What you are asked to do :: Your answer must be an exact copy of the listing, with the images left out.

Records for the task ::
Segment Open

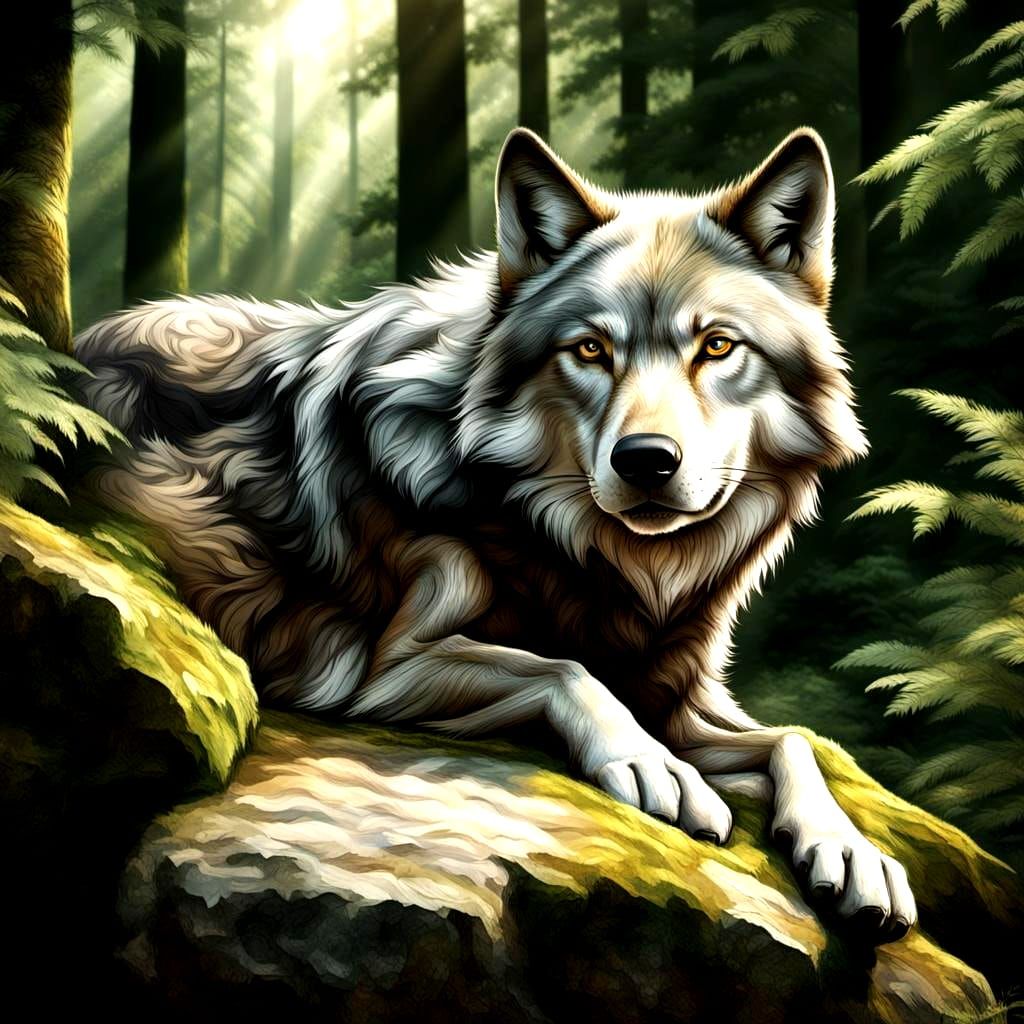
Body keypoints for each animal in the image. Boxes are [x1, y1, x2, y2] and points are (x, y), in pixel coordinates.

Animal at [77, 127, 915, 940]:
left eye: (716, 346)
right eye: (590, 349)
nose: (645, 460)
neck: (605, 562)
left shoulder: (680, 698)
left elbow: (799, 740)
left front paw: (850, 851)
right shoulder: (387, 671)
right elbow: (567, 671)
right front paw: (659, 771)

Segment Closed

Completed exercise ::
Body keypoints for each animal in the image. Boxes are [x1, y1, x2, y2] and points are (x, y), in pixel coordinates.

Animal at [77, 127, 915, 940]:
left eye: (716, 346)
right eye: (590, 349)
nose: (645, 460)
neck: (605, 562)
left shoulder: (680, 698)
left elbow: (799, 740)
left front paw: (850, 851)
right shoulder: (387, 671)
right elbow: (567, 671)
right front paw: (659, 771)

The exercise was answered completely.